**Zu lesender Text**
========================================
Um für Sicherheit zu sorgen, gab es eine gemeinsame Kontrolle von Bundes- und Landespolizei in Oschersleben.

Von André Ziegenmeyer 27.02.2020, 00:01

Oschersleben l Das Signal am Bahnübergang in der Hornhäuser Straße flammt auf. Erst gelb, dann rot. Während sich die Schranken schließen, haben Ingo Kühl und Peter Hartling den Verkehr genau im Auge. Dieses Mal verhalten sich alle vorschriftsmäßig. Niemand versucht, in letzter Sekunde doch noch über die Gleise zu fahren. Aber das ist nicht immer so.

„Niemand sollte versuchen, Sicherheitssysteme wie Bahnschranken auszutricksen. Leichtsinn oder grober Unfug waren schon oft Ursache für schwere Unglücke“, berichtet Ingo Kühl. Er ist Polizeihauptmeister bei der Bundespolizeiinspektion Magdeburg.

Polizeiobermeister Peter Hartling ist einer von zwei Regionalbereichsbeamten in Oschersleben. Er ergänzt, dass es in den letzten fünf Jahren in der Stadt gleich mehrere tödliche Vorfälle gegeben habe. In der Nähe des Bahnübergangs an der Hornhäuser Straße gibt es zum Beispiel einen Bolzplatz. „Es kommt immer wieder vor, dass illegale Gleisüberschreitungen durch Kinder gemeldet werden“, so Peter Hartling. Entlang der Gleise sei der Zaun an einigen Stellen mutwillig niedergetreten. Manchmal fehle er auch ganz.

Teilweise würden Menschen den Weg über die Gleise als Abkürzung nutzen. Mitunter sei der Aufenthalt zwischen den Schienen eine Art Mutprobe. Dabei sei das extrem gefährlich. Wie es im Info-Material der Bundespolizei heißt, brauchen Züge bis zu 1000 Meter, um aus voller Fahrt zum Stehen zu kommen. Das bedeutet: Selbst wenn der Lokführer Personen an den Gleisen bemerkt, kann es mitunter schon zu spät sein. Wie Ingo Kühl anmerkt, habe man Züge früher oft schon lange hören können, bevor man sie sah. Das sei heute aufgrund der moderneren Technik genau andersherum.

Weil es bereits tödliche Vorfälle gab, würden Züge am Bahnübergang Hornhäuser Straße mit reduzierter Geschwindigkeit fahren. Trotzdem bleibe die Situation gefährlich. Das liege nicht zuletzt an der großen Masse der Züge. In diesem Zusammenhang erklärt Peter Hartling, dass es zwar seltener Unfälle an Bahnübergängen gibt, als im regulären Straßenverkehr. Dafür seien die Folgen oft schwerer. Laut Ingo Kühl kommt, statistisch betrachtet, bei 290 Verkehrsunfällen ein Mensch ums Leben. An Bahnübergängen ende dagegen jeder vierte Unfall tödlich.
========================================
**Die Aufgabe**
Schreiben Sie aus dem Bericht über die Polizeikontrolle am Bahnübergang den Abschnitt wortgetreu ab, beginnend bei „Polizeiobermeister Peter Hartling“ und endend bei „er auch ganz.“.
========================================
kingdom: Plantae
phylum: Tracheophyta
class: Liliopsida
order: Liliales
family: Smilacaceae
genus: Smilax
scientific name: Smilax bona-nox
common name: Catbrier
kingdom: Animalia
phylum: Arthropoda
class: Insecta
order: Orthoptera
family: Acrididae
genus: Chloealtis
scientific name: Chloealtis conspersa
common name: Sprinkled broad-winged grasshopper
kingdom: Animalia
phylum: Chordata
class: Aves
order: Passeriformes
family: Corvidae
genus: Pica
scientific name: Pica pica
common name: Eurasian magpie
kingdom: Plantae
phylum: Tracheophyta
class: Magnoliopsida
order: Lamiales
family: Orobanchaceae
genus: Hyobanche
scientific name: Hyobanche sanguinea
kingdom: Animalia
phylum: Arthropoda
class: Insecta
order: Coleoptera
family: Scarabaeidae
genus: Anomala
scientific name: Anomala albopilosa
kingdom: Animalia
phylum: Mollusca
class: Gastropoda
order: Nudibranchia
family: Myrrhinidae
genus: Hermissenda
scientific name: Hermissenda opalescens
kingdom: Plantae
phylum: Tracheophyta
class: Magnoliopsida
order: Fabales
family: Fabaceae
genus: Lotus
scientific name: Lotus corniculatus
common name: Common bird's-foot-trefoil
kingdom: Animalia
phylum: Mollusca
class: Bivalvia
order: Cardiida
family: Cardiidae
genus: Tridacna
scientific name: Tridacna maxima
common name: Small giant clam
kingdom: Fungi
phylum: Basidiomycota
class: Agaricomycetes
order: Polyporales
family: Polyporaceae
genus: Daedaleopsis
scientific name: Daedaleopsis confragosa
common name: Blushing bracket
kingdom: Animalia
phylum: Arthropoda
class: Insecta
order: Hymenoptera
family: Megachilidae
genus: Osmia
========================================
**Vollständige Antwort**
Polizeiobermeister Peter Hartling ist einer von zwei Regionalbereichsbeamten in Oschersleben. Er ergänzt, dass es in den letzten fünf Jahren in der Stadt gleich mehrere tödliche Vorfälle gegeben habe. In der Nähe des Bahnübergangs an der Hornhäuser Straße gibt es zum Beispiel einen Bolzplatz. „Es kommt immer wieder vor, dass illegale Gleisüberschreitungen durch Kinder gemeldet werden“, so Peter Hartling. Entlang der Gleise sei der Zaun an einigen Stellen mutwillig niedergetreten. Manchmal fehle er auch ganz.